ISLAMABAD – Pakistani security forces raided a camp of a charity run by the founder of Lashkar-e-Taiba, the group India accuses of involvement in the Mumbai attacks, and arrested 15 people, officials said Monday.
The arrests took place Sunday as international pressure mounted on Pakistan to take action against LeT, the banned Islamic group seen as the prime suspect in the devastating Mumbai siege.
"Yesterday evening security forces raided a relief camp set up by Jamaat-ud-Dawa... Fifteen people were arrested," a security official told AFP.
Jamaat-ud-Dawa is run by Hafiz Saeed, who founded Lashkar-e-Taiba in 1989. He abandoned the group when it was banned after India alleged it was behind an attack on parliament in New Delhi in 2001.
The charity operates hospitals and relief camps in many parts of the country, and the arrests took place at their centre outside Muzaffarabad -- the capital of Pakistani-administered Kashmir, where Lashkar-e-Taiba is active.
"The raid was carried out to get details about the activities of the group in Kashmir in the wake of allegations by India that LeT (Lashkar-e-Taiba) was using Pakistani territory for training," an intelligence official said.
The 15 arrested were members of the local branch of the charity, the official said.
Senior government officials refused to confirm or deny the arrests, which came as US Secretary of State Condoleezza Rice urged Pakistan to act quickly.
Rice said there was evidence the country's soil had been used by "non-state actors" to mount the attacks.
"I do think that Pakistan has a responsibility to act," she said in a television interview Sunday.
Pakistan daily Dawn quoted local residents as saying troops had taken control of a plot of land on the outskirts of Muzaffarabad occupied by Jamaat-ud-Dawa.
The site was used by Lashkar-e-Taiba before the Pakistan government banned the group in 2002, the paper said.
The 60-hour siege in Mumbai by Islamic militants left 172 people dead and has badly affected relations between the nuclear-armed South Asian neighbours, who have fought three wars since independence from Britain.
India says all 10 gunmen involved in the assault came from Pakistan, and has handed Islamabad a list of 20 terror suspects, with demands for their arrest and extradition.
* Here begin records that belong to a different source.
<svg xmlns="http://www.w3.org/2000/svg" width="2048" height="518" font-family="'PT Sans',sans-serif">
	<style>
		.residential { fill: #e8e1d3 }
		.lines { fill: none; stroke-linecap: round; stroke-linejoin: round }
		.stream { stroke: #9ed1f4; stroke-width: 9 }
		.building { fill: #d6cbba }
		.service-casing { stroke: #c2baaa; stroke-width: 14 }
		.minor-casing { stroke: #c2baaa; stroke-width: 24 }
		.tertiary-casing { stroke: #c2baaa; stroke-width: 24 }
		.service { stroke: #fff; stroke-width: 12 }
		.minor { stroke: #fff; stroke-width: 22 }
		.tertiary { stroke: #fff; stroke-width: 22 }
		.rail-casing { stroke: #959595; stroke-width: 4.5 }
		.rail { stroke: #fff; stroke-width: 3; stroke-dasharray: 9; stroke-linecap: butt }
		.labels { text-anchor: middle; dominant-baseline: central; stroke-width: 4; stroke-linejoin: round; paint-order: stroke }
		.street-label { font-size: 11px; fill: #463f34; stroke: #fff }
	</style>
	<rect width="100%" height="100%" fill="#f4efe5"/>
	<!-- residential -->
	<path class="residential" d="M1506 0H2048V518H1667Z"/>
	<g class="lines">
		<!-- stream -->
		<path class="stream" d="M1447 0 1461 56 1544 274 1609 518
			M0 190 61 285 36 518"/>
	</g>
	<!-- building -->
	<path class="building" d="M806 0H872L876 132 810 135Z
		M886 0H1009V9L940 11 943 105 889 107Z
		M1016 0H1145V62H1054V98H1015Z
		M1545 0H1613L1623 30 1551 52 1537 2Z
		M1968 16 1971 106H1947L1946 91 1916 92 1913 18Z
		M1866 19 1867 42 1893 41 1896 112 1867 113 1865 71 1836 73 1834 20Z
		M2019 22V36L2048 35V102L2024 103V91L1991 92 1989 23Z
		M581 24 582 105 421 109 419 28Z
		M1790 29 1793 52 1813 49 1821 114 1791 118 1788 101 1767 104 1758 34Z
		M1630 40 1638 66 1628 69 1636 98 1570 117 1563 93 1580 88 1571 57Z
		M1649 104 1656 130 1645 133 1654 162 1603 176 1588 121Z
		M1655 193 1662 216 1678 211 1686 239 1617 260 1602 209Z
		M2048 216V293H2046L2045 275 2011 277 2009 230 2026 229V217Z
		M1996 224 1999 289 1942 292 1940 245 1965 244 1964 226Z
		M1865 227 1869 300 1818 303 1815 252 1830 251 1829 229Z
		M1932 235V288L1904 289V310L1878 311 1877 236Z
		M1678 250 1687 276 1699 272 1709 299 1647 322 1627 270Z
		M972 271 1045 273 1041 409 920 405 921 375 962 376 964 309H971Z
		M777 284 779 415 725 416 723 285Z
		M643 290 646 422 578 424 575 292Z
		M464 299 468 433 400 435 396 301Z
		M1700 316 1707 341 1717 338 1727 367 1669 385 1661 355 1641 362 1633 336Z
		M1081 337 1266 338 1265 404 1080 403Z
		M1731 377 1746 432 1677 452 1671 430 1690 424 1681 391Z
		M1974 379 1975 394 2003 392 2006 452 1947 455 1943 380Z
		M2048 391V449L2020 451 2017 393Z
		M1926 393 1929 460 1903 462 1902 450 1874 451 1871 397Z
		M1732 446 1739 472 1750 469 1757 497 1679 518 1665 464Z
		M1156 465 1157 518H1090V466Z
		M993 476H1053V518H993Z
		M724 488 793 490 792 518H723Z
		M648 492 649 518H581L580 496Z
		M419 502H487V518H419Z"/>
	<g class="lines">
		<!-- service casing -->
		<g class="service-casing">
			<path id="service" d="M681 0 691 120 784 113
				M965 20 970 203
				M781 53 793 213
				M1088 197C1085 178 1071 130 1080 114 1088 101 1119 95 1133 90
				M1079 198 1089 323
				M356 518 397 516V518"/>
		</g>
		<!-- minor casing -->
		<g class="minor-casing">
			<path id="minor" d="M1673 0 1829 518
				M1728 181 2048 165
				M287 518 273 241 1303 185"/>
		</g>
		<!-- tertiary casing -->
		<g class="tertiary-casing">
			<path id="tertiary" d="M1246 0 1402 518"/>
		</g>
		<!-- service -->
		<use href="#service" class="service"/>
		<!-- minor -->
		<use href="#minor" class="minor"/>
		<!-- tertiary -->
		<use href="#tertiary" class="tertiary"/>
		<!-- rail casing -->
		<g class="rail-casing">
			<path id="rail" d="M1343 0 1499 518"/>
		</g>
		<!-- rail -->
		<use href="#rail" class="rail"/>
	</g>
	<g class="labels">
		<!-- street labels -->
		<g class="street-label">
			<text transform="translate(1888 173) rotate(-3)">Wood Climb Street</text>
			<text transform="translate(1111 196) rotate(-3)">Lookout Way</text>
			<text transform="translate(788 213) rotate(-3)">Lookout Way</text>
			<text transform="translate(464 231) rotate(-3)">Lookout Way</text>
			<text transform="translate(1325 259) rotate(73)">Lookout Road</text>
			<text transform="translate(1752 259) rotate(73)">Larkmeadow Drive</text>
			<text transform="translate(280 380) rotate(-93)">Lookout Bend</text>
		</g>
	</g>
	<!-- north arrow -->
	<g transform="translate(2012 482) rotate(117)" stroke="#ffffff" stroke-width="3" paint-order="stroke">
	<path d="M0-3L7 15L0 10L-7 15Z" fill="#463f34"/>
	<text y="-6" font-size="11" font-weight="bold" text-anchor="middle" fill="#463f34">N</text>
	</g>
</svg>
Pakistan's Prime Minister Yousuf Raza Gilani was scheduled Monday to chair a meeting of the cabinet defence committee to discuss the situation, the government said.
On Sunday, Pakistan denied a report that it had agreed to a 48-hour deadline set by the United States and India to hand over Pakistanis suspected of involvement in the attacks and form a plan of action against Lashkar-e-Taiba.